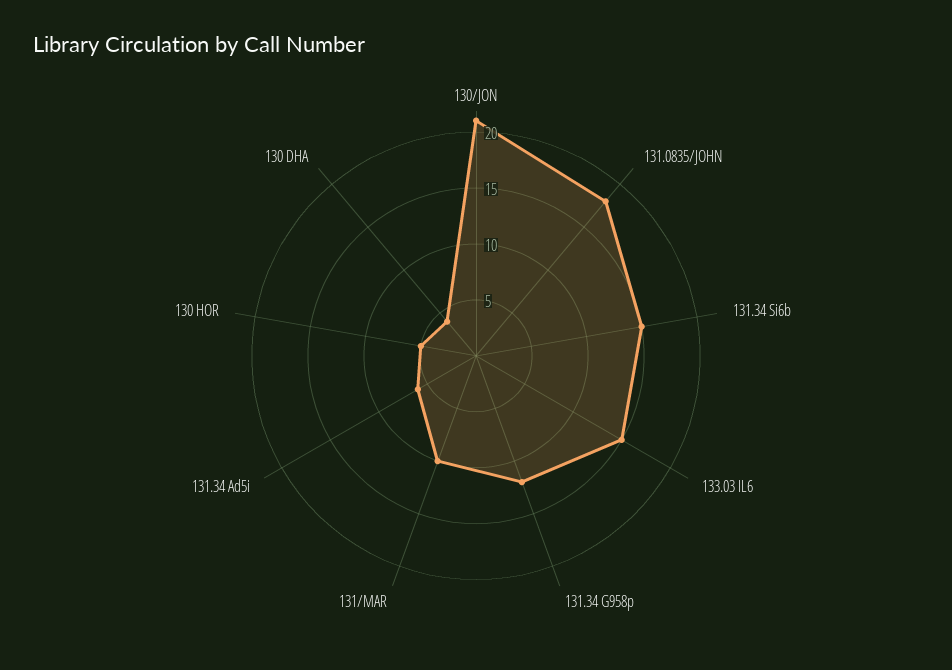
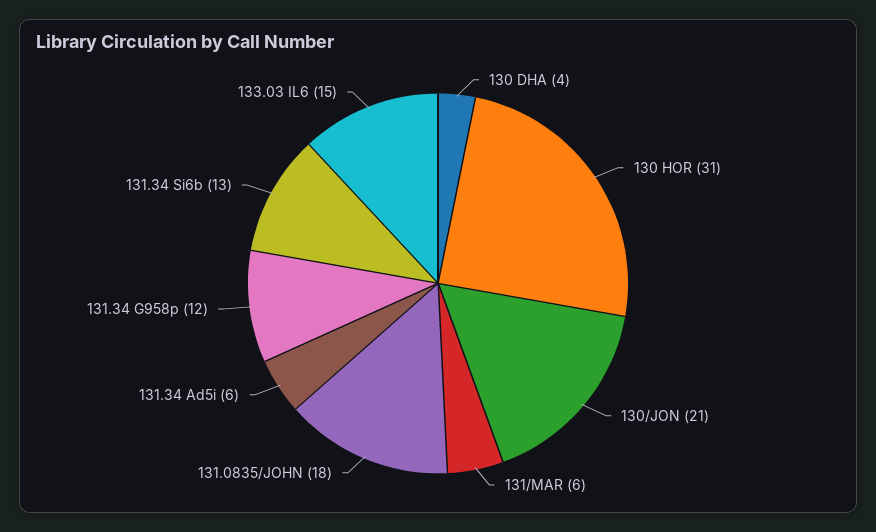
131.34 Si6b: 15 -> 13
131/MAR: 10 -> 6
130 HOR: 5 -> 31

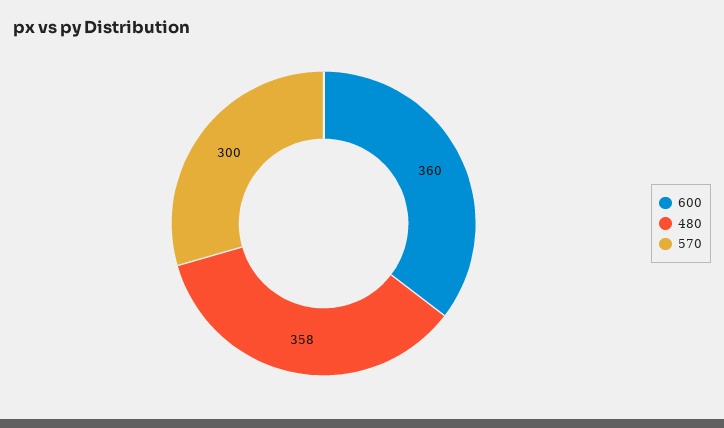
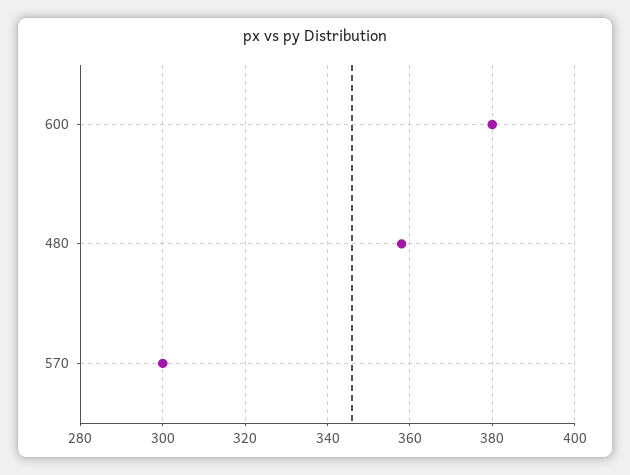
600: 360 -> 380

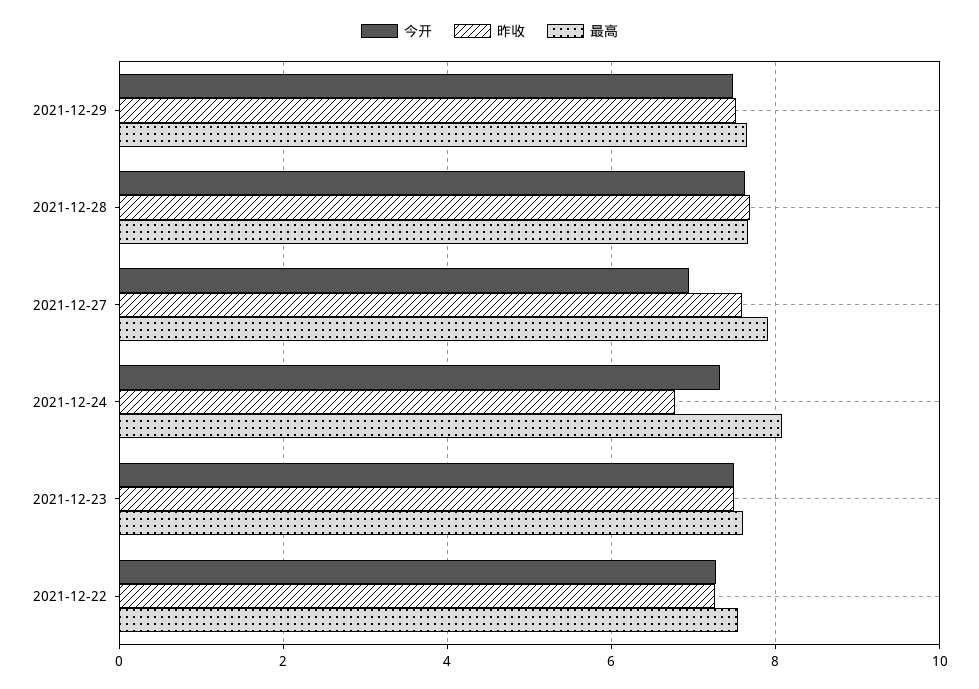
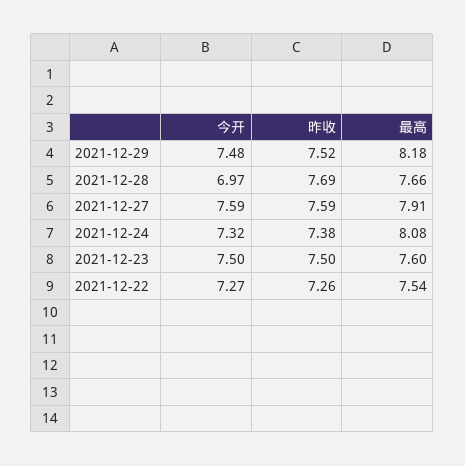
最高, 2021-12-29: 7.6 -> 8.18
今开, 2021-12-28: 7.6 -> 6.97
今开, 2021-12-27: 7 -> 7.59
昨收, 2021-12-24: 6.8 -> 7.38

| Exercise aim |
Repeat the entries faithfully. Any picture gets left out.

| The answer |
131.34 Si6b: 15 -> 13
131/MAR: 10 -> 6
130 HOR: 5 -> 31

600: 360 -> 380

最高, 2021-12-29: 7.6 -> 8.18
今开, 2021-12-28: 7.6 -> 6.97
今开, 2021-12-27: 7 -> 7.59
昨收, 2021-12-24: 6.8 -> 7.38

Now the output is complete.